In the text about Bulgaria, North Macedonia and the French proposal, copy out the passage from "On July 17 in" up to and including "hate speech, etc.", word for word.

## TEXT EXCERPT
BEGIN
In June 2022 at the very end of the French Presidency of the Council of the European Union (January–June), an urgent proposal has been put by the president Emmanuel Macron to resolve the dispute between the two countries. The proposal provoked a political crisis in Bulgaria. On June 8, Slavi Trifonov withdrew his party from Bulgaria’s governing coalition, citing the issue of North Macedonia. This faced criticism from President Rumen Radev, who said the proposal was relatively good. However, the government abdicated its responsibility and delegated it entirely to the parliament. As result on 22 June the Bulgarian government faced a motion of no confidence, which it lost. Nevertheless, on 24 June, after heated discussions, the parliament approved lifting the veto. President Macron claimed that the European leaders have put a lot of pressure on Bulgaria to accept this deal, confirming its approval was a “very good signal”. On June 25th, the Ministry of Foreign Affairs in Sofia stated in a standpoint that the speed with which North Macedonia would approach the EU membership, already depended on itself. Two days before the end of the French presidency of the EU, the Prime Minister of North Macedonia Kovačevski stated that the government remains of the opinion that the agreement proposed from Paris and approved by Bulgaria is unacceptable for the country. However since then, the proposal has been backed by the government of North Macedonia. In early July 2022, protests began in North Macedonia against the French proposal. However, the proposal was accepted by the Assembly of North Macedonia on 16 July 2022. 

On July 17 in Sofia, the foreign ministers of Bulgaria and North Macedonia signed a second bilateral protocol to the Treaty of Good Neighborhood and Friendship between the two countries. Such protocols were supposed to be signed every year, but in practice they have not been signed since 2019. According to the decision of the Bulgarian National Assembly of June 24, the signing of this protocol is a condition for Bulgaria to approve the Negotiating Framework for the Republic of North Macedonia. The protocol contains specific measures and deadlines for the implementation of agreements on historical issues between the two countries, measures against hate speech, etc.

On 24 June 2022, Bulgaria's parliament approved lifting the country's veto on opening EU accession talks with North Macedonia. On 16 July 2022, the Assembly of North Macedonia also approved the revised French proposal, allowing accession negotiations to begin. The start of negotiations was officially launched on 19 July 2022. The approved document includes the condition to stop "hate speech" against all "minorities and communities", that North Macedonia recognize a shared history with Bulgaria, and the inclusion of Bulgarian people as a recognized minority in the Constitution. On July 17, North Macedonia signed a special protocol with Bulgaria to cooperate on these subjects. However there was no progress in the inclusion of the Bulgarians in the Macedonian Constitution, though in February 2023, the Bulgarian parliament adopted a declaration condemning, an alleged anti-Bulgarian campaign there and warned it could stop Skopje’s EU integration again.
END
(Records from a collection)
BEGIN
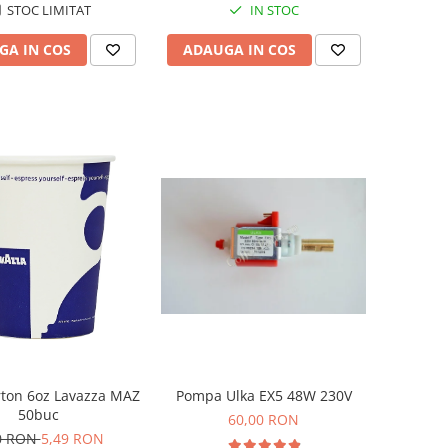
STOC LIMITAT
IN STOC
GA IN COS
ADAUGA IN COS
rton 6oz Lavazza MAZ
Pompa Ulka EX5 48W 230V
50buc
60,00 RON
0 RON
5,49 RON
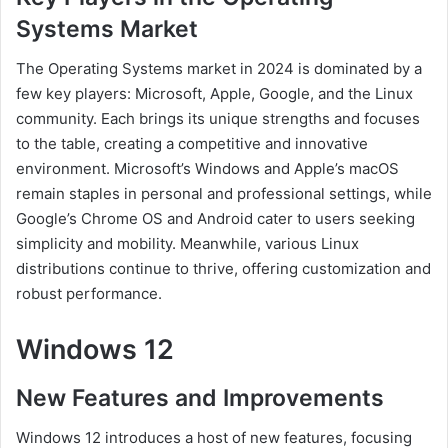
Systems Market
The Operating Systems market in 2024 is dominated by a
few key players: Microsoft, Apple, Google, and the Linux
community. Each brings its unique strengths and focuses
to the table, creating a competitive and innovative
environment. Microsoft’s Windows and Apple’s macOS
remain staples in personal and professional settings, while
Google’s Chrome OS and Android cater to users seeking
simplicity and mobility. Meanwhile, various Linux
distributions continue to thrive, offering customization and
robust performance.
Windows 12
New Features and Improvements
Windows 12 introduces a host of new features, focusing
END
BEGIN
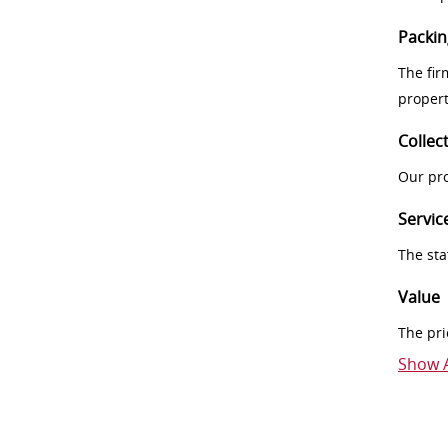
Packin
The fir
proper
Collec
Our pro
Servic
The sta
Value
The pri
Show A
END
## REPLY
On July 17 in Sofia, the foreign ministers of Bulgaria and North Macedonia signed a second bilateral protocol to the Treaty of Good Neighborhood and Friendship between the two countries. Such protocols were supposed to be signed every year, but in practice they have not been signed since 2019. According to the decision of the Bulgarian National Assembly of June 24, the signing of this protocol is a condition for Bulgaria to approve the Negotiating Framework for the Republic of North Macedonia. The protocol contains specific measures and deadlines for the implementation of agreements on historical issues between the two countries, measures against hate speech, etc.